> [Records for this task]:
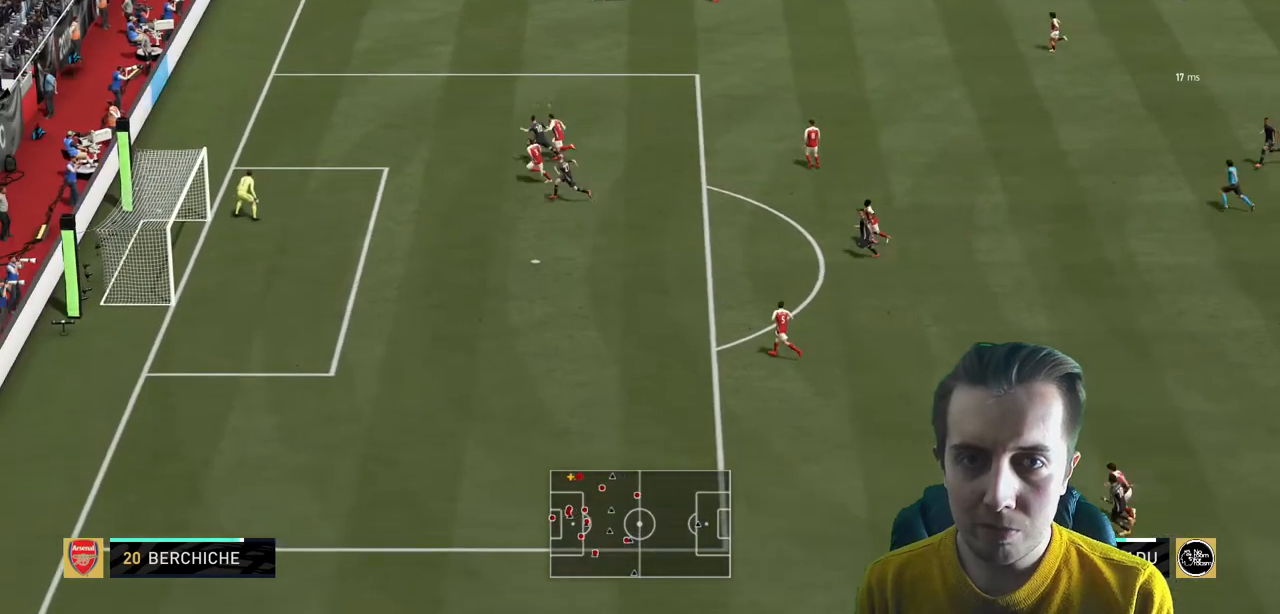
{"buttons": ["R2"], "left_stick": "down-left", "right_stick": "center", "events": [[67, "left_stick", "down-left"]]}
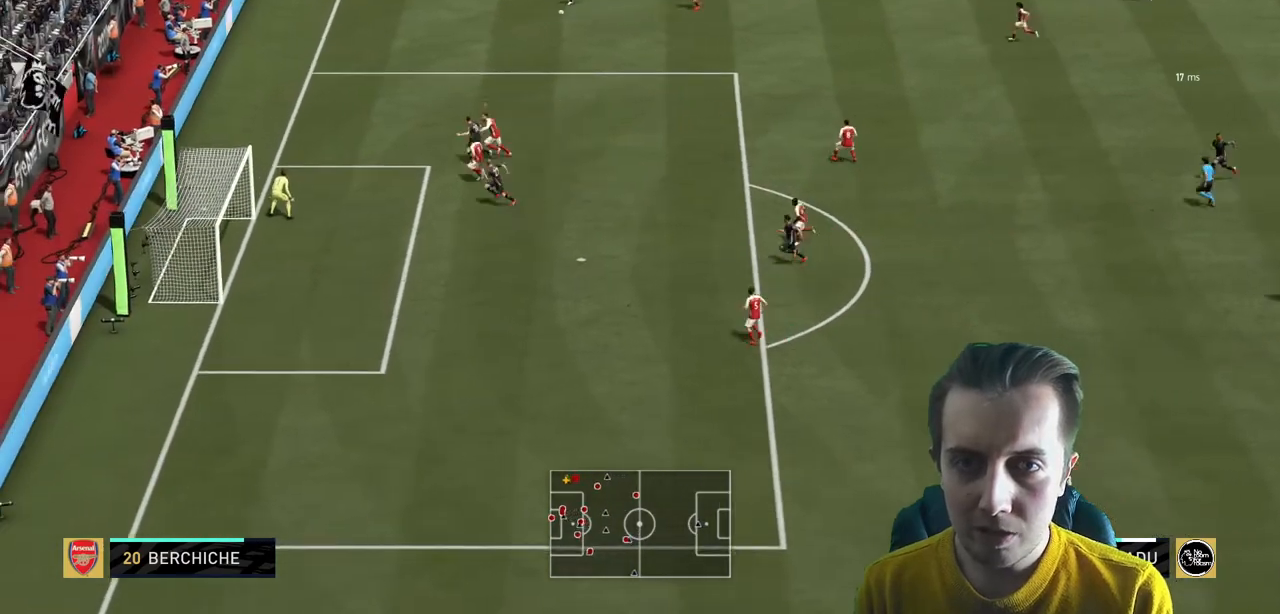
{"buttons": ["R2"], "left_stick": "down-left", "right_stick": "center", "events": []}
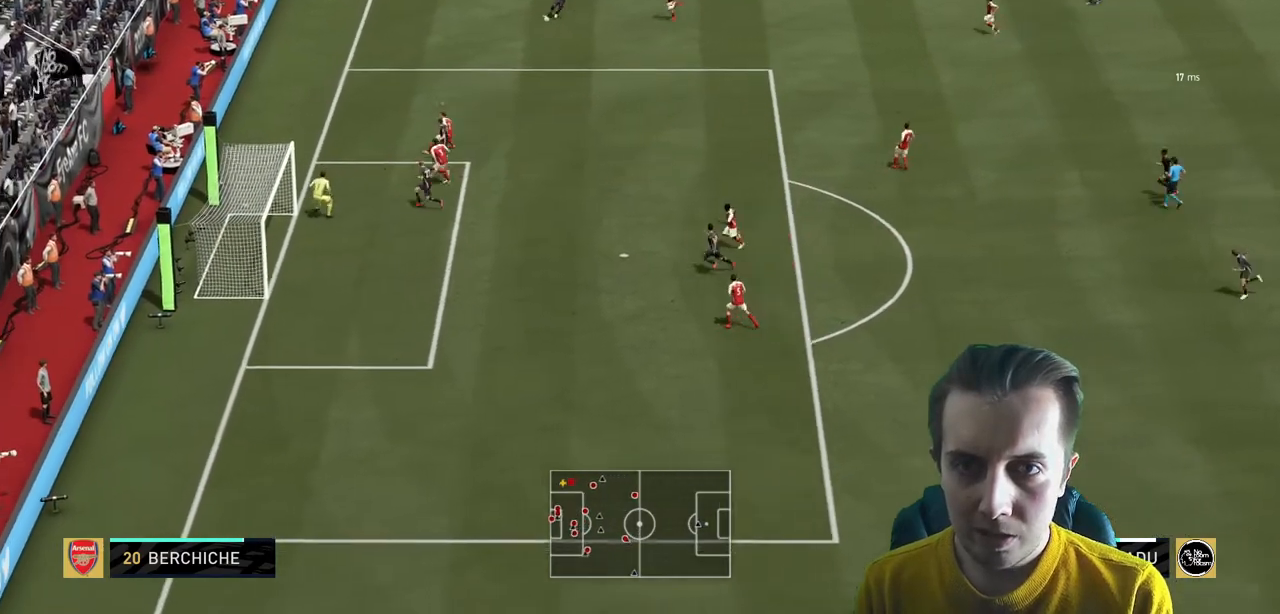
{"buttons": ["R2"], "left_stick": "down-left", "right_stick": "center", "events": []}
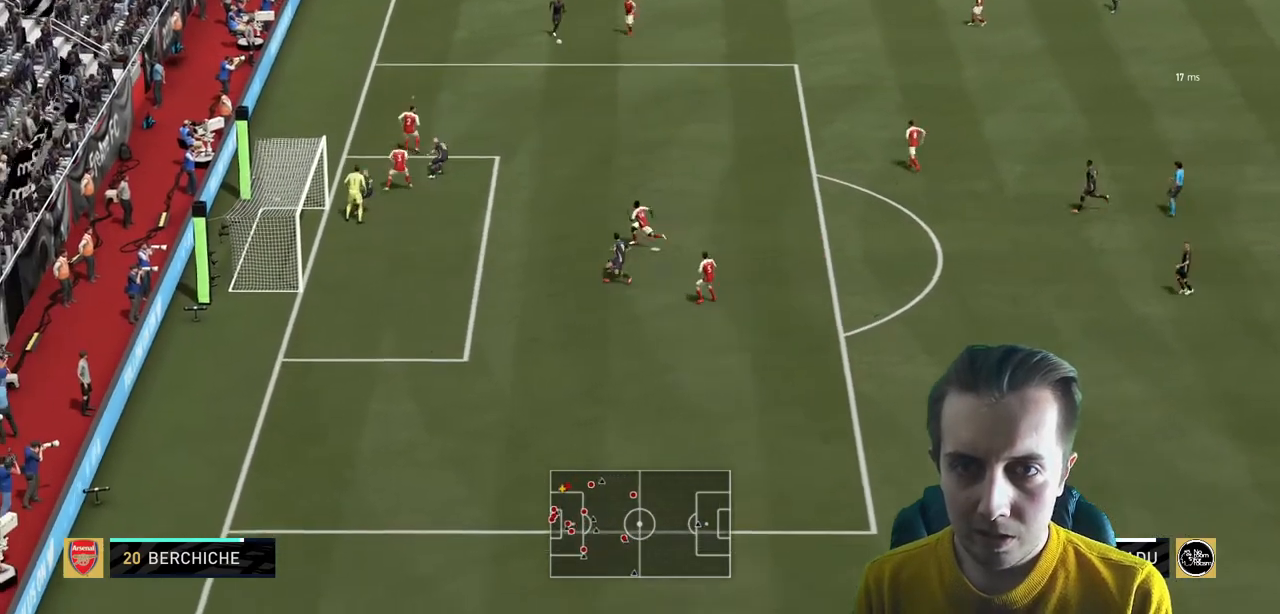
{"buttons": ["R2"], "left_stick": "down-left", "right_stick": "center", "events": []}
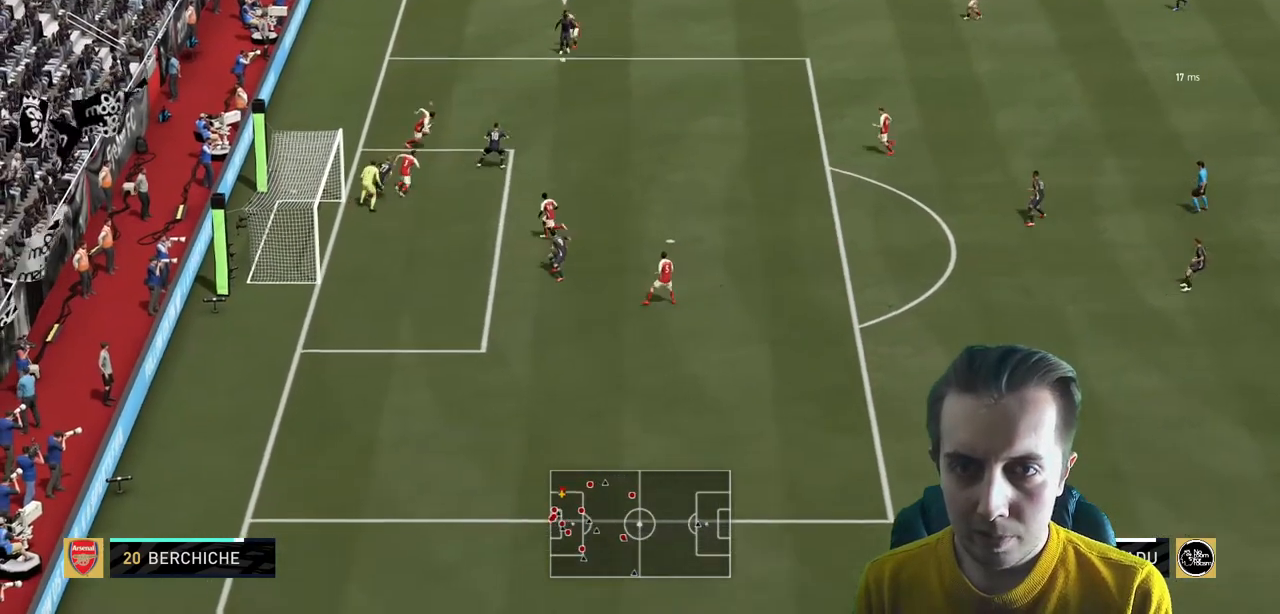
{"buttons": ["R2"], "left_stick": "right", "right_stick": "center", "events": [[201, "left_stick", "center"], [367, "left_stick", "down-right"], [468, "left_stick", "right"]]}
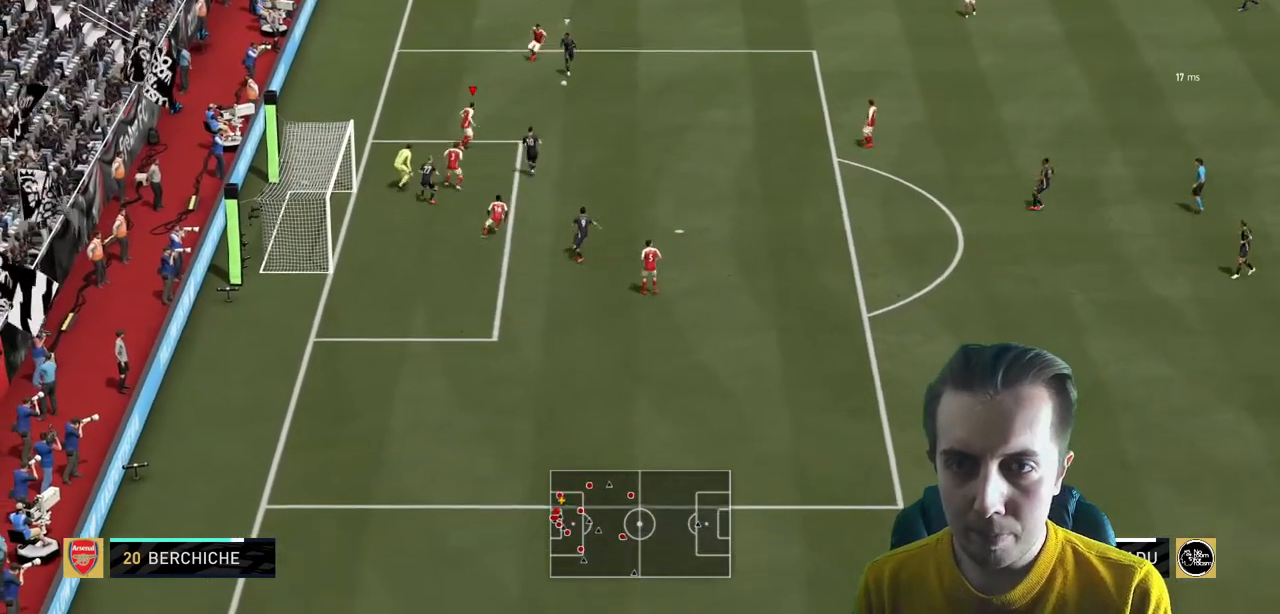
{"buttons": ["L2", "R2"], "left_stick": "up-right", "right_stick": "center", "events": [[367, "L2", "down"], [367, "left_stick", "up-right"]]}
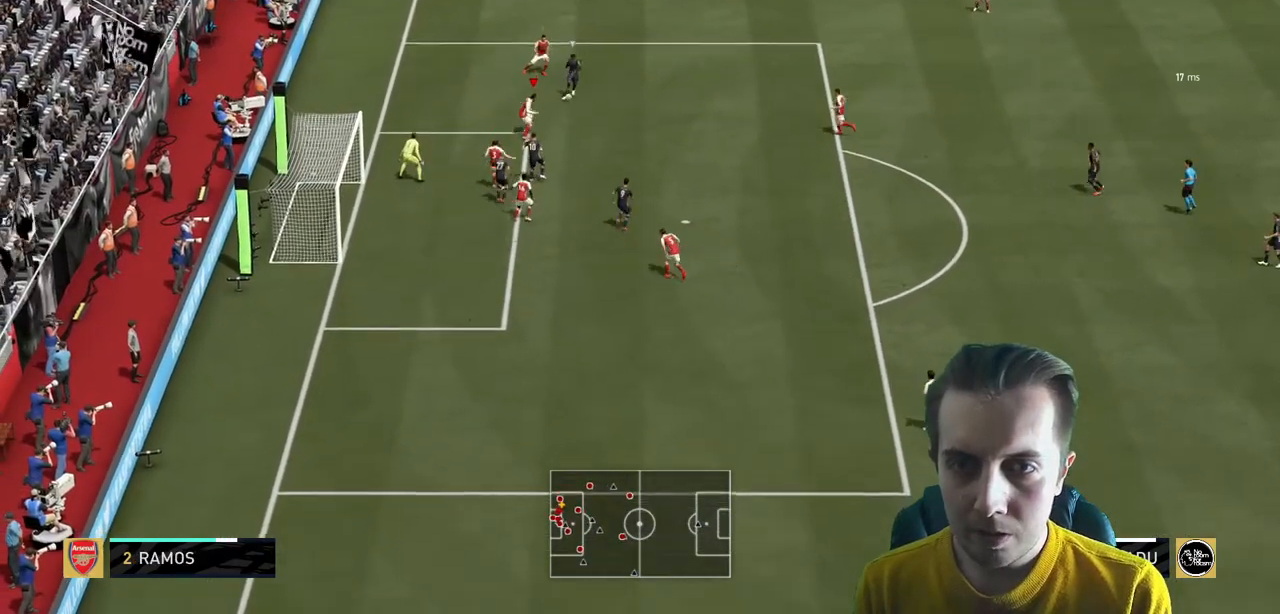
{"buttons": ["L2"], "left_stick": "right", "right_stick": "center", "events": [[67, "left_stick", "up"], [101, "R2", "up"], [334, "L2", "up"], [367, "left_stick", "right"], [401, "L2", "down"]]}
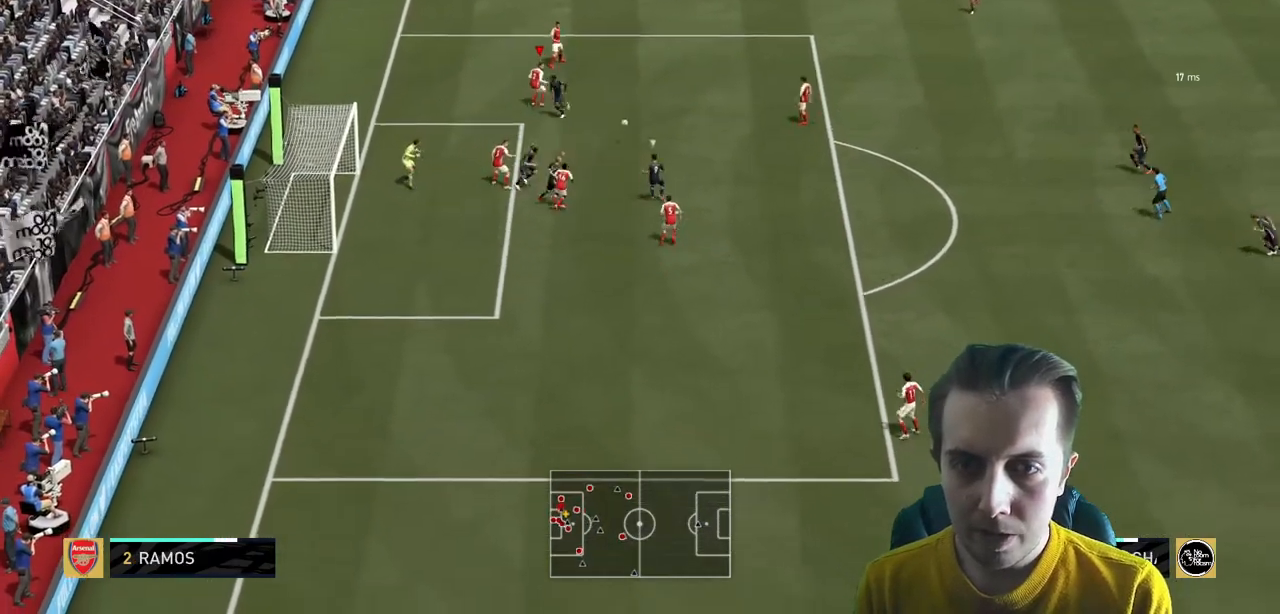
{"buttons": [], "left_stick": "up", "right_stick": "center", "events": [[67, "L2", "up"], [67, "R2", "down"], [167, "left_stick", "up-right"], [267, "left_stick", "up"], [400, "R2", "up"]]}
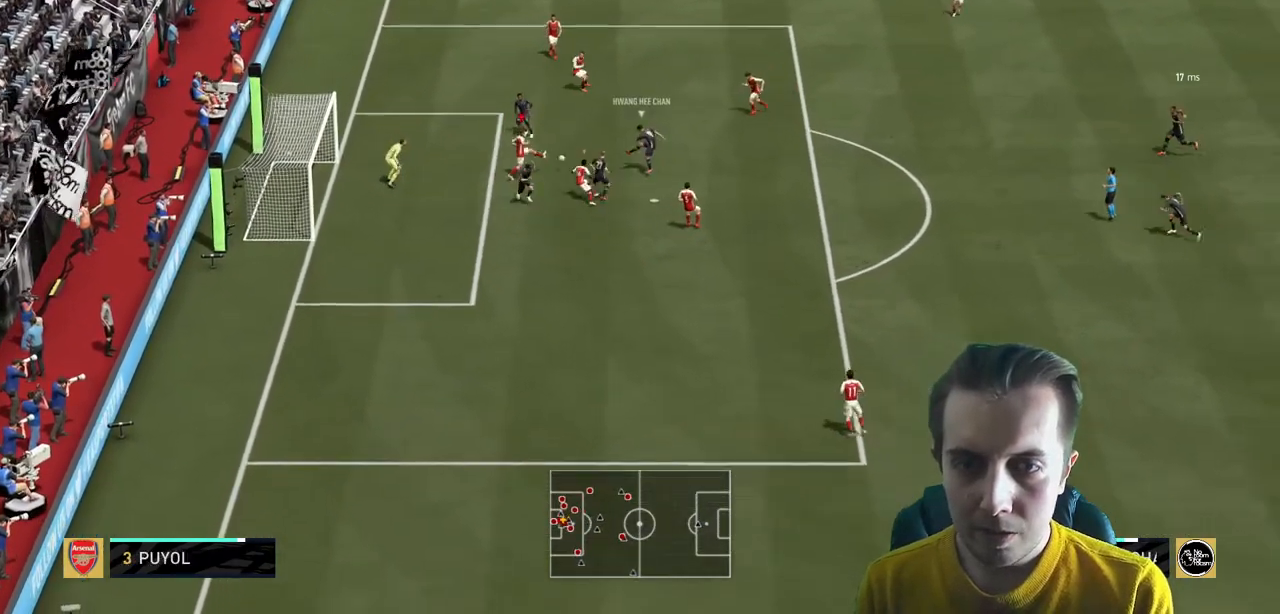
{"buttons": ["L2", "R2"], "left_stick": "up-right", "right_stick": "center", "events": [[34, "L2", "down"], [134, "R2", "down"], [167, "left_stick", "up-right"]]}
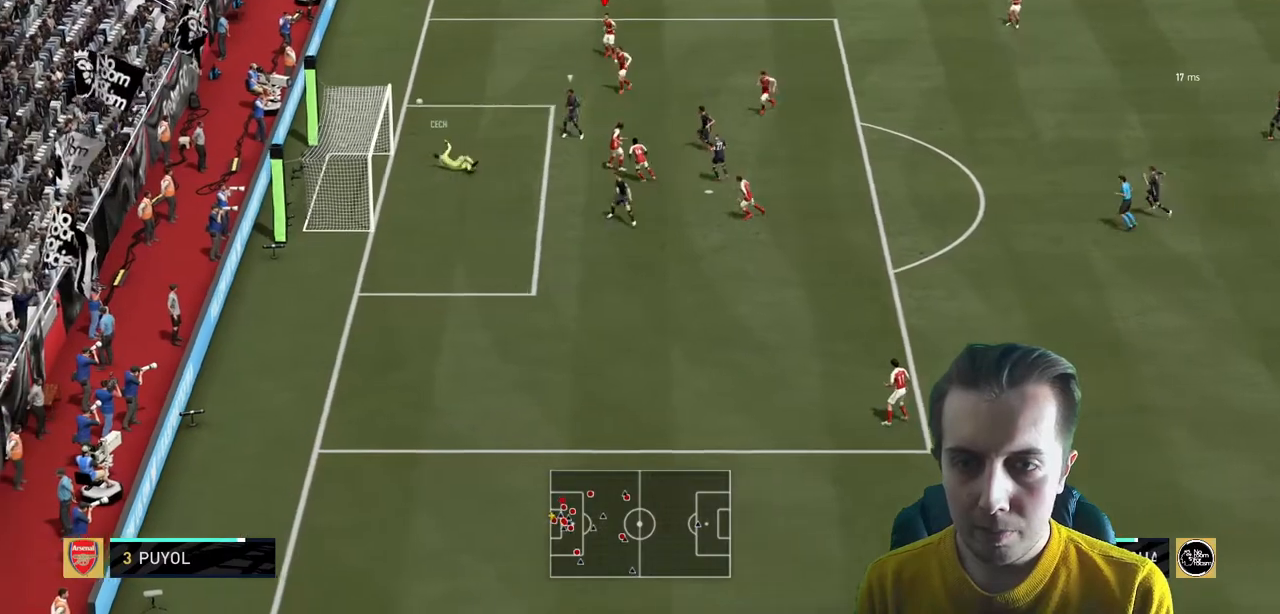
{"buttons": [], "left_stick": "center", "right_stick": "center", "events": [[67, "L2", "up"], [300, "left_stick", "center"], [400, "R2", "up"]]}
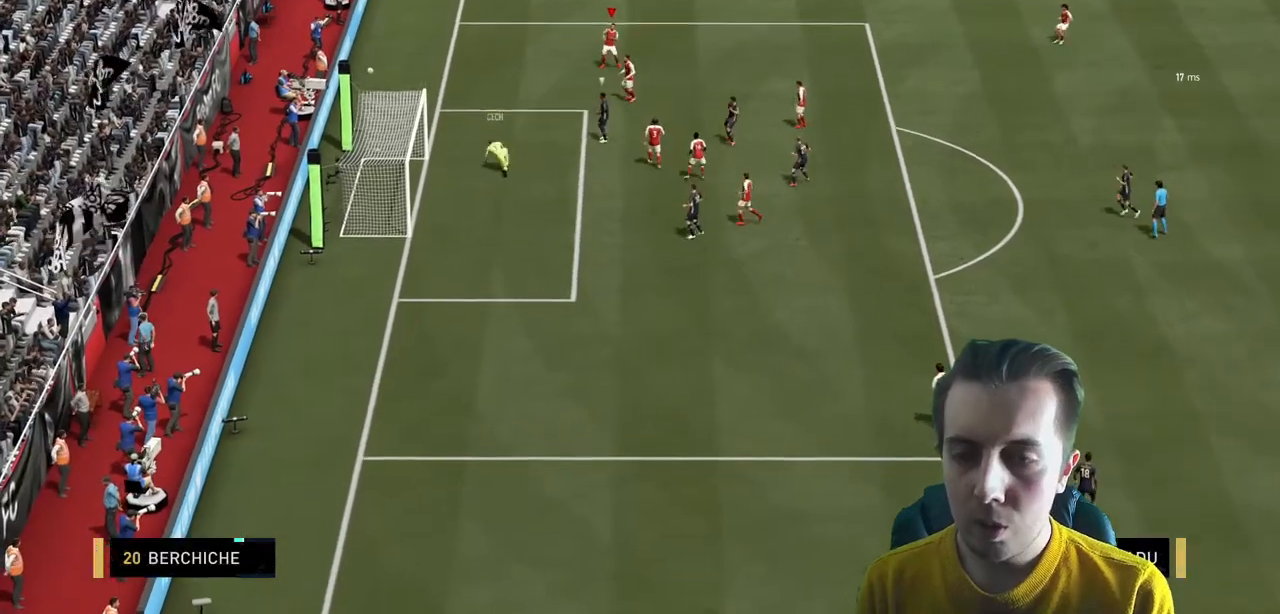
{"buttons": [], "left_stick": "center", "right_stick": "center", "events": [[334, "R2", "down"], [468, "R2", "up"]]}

> [What you have to do]:
Retype all entries exactly; omit pictures.

> [Result]:
{"buttons": ["R2"], "left_stick": "down-left", "right_stick": "center", "events": [[67, "left_stick", "down-left"]]}
{"buttons": ["R2"], "left_stick": "down-left", "right_stick": "center", "events": []}
{"buttons": ["R2"], "left_stick": "down-left", "right_stick": "center", "events": []}
{"buttons": ["R2"], "left_stick": "down-left", "right_stick": "center", "events": []}
{"buttons": ["R2"], "left_stick": "right", "right_stick": "center", "events": [[201, "left_stick", "center"], [367, "left_stick", "down-right"], [468, "left_stick", "right"]]}
{"buttons": ["L2", "R2"], "left_stick": "up-right", "right_stick": "center", "events": [[367, "L2", "down"], [367, "left_stick", "up-right"]]}
{"buttons": ["L2"], "left_stick": "right", "right_stick": "center", "events": [[67, "left_stick", "up"], [101, "R2", "up"], [334, "L2", "up"], [367, "left_stick", "right"], [401, "L2", "down"]]}
{"buttons": [], "left_stick": "up", "right_stick": "center", "events": [[67, "L2", "up"], [67, "R2", "down"], [167, "left_stick", "up-right"], [267, "left_stick", "up"], [400, "R2", "up"]]}
{"buttons": ["L2", "R2"], "left_stick": "up-right", "right_stick": "center", "events": [[34, "L2", "down"], [134, "R2", "down"], [167, "left_stick", "up-right"]]}
{"buttons": [], "left_stick": "center", "right_stick": "center", "events": [[67, "L2", "up"], [300, "left_stick", "center"], [400, "R2", "up"]]}
{"buttons": [], "left_stick": "center", "right_stick": "center", "events": [[334, "R2", "down"], [468, "R2", "up"]]}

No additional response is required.